また人材流動性が低いので、どうしても独自進化(ガラパゴス化)が起きやすい環境となります。そうなると社内や部門独自のルールができてしまい、汎用性の高いシステム(=柔軟性がない)の導入がさらに困難になるという悪循環も発生します。

専門性や経験を買われて転職しても、社内の独自ルールのためになかなかパフォーマンスを発揮できないということもあるのではないでしょうか。

トップダウン vs ボトムアップ

最後に意思決定に関してですが、日本は稟議書に代表されるようなボトムアップの意思決定が主流かと思います。ボトムから階層を上がっていくには承認を取っていくための準備が必要です。時には正攻法だけでは足りず、キーパーソンへの”根回し”も必要になってくるでしょう(むしろ根回しの方が重要だったりします)。

当然、上層部を納得させるには判断に足る情報や根拠が必要です。それを集めるだけでも相当な負担が発生します。たいていのプロジェクトの場合は上層部からの承認を得るまでに相当な時間がかかり、精神力も削られてしまうのではないでしょうか。

逆に欧米のトップダウンの場合は、既に意思決定がなされた状態で降りてくるので、準備期間を大幅に省くことが可能です。そしてそのエネルギーを実行や修正に向けることができます。
むしろ意思決定の段階では60-70%くらいの確度で、プロジェクトを進める中で100%に持って行くような進め方をしているように感じます。
リソースが限定的な状況で100%を目指さず、まずは方向性を定め、新たに見えてきた景色の中で走りながら考えるケースが多いように感じます。

アメリカで働いていて、ここの部分が日米間の最も大きな違いだと感じる場面が多々あります。アメリカのスピード感に慣れてしまうと日本の意思決定の遅さにイライラしてしまうこともあります。

最後に

私自身が日本とアメリカでの就労を経験し、感覚的に感じてきたこと考察してまいりましたが、雇用形態により一つの企業に勤めながら分業における役割が変更になってしまうこと、役割が変更するたびに属人的な業務に習得期間を要してしまうこと、習得をしても意思決定に多大な負担を要すること、それらが日本人の生産性が低いといわれる理由の一つとなっているのではないでしょうか。
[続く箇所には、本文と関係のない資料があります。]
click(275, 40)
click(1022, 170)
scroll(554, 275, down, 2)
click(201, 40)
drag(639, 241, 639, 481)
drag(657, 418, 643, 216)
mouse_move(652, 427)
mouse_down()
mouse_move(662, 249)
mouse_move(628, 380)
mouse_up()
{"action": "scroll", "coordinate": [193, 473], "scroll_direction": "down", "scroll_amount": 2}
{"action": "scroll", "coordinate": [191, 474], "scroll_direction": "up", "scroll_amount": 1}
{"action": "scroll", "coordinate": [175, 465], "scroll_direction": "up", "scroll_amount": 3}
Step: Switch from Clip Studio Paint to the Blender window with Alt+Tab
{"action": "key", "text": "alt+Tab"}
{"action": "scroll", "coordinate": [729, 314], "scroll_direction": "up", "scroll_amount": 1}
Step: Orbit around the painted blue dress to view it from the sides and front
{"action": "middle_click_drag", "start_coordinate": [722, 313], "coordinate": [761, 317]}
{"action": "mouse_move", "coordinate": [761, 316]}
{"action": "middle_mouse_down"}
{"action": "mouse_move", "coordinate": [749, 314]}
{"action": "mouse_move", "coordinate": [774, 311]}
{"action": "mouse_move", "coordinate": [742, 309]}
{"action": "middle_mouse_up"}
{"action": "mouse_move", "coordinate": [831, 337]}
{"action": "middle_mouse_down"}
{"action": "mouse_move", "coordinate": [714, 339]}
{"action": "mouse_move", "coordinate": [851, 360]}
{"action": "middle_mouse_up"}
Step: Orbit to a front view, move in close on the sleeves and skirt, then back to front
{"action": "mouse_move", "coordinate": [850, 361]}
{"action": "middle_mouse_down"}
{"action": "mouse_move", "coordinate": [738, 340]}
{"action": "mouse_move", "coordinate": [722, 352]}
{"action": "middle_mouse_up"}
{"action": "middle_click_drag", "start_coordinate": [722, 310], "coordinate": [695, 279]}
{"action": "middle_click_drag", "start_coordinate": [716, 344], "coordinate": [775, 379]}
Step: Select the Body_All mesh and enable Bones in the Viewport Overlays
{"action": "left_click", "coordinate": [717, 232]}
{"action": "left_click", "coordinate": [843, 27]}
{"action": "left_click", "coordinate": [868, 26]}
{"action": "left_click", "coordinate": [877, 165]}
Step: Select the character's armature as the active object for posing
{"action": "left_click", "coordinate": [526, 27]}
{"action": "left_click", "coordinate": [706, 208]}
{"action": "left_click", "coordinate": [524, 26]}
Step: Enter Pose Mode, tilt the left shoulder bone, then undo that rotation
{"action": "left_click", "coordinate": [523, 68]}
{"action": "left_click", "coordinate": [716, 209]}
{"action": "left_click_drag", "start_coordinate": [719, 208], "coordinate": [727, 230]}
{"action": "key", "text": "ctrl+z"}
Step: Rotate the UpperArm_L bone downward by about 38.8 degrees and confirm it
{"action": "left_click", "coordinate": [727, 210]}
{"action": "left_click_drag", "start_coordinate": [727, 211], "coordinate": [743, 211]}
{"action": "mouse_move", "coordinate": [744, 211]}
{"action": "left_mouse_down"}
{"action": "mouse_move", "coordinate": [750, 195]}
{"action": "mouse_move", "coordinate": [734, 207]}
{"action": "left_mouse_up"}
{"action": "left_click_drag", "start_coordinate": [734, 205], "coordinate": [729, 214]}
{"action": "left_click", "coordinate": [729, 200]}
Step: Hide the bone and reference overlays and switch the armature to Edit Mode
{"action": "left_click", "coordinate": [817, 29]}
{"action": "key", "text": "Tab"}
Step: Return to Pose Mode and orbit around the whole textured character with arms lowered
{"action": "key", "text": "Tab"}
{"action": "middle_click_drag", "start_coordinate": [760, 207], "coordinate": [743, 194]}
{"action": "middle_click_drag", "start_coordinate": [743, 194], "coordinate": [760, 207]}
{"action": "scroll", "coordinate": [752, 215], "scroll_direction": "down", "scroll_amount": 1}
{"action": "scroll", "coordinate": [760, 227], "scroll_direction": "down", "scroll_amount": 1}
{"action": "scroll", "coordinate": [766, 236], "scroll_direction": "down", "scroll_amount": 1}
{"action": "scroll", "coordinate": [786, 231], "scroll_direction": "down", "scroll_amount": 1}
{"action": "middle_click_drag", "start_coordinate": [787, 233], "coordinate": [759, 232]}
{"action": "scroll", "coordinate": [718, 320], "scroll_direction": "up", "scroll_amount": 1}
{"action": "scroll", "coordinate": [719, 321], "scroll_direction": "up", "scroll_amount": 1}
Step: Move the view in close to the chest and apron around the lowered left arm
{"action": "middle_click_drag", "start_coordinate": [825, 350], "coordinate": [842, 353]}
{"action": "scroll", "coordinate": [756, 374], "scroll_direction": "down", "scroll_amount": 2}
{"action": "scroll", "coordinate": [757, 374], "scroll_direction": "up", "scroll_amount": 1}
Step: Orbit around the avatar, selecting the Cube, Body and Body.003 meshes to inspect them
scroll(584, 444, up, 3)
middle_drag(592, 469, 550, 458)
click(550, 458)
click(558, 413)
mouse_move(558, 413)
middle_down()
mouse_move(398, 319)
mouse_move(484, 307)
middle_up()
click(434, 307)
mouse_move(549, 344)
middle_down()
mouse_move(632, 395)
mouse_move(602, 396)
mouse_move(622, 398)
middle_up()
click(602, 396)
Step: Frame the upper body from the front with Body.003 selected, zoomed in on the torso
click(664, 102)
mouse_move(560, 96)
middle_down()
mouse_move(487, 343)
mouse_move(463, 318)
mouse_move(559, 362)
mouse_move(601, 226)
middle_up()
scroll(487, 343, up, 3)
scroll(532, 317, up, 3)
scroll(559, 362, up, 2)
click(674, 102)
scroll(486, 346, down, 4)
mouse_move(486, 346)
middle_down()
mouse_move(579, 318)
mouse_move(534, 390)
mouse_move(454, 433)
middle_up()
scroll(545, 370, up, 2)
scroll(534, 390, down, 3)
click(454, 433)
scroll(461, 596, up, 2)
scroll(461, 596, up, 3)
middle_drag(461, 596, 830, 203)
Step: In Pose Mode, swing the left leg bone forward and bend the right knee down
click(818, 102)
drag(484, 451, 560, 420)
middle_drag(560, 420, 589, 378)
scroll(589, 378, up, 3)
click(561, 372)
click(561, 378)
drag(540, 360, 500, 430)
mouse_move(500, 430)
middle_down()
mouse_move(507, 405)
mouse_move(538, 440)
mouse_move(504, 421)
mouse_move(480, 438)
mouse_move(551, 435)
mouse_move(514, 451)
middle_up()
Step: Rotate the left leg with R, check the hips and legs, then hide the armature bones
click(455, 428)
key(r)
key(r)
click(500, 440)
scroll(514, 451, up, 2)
しかしながら、ここまで読んで頂いた方はお気づきになったかもしれませんが、良し悪しは置いておいて、日本のビジネスパーソンの方が「分業」という意味合いにおいては、相当に厳しい環境に置かれているということはあると思います。

その中で鍛えられることにより、ビジネスパーソンとしての基礎能力が上がっているのではないでしょうか。それが冒頭のような日本を形作っている日本人という構成員レベルで見た時に、アメリカ人と比較して生産性が劣っているとは思えないという感覚につながっているように感じます。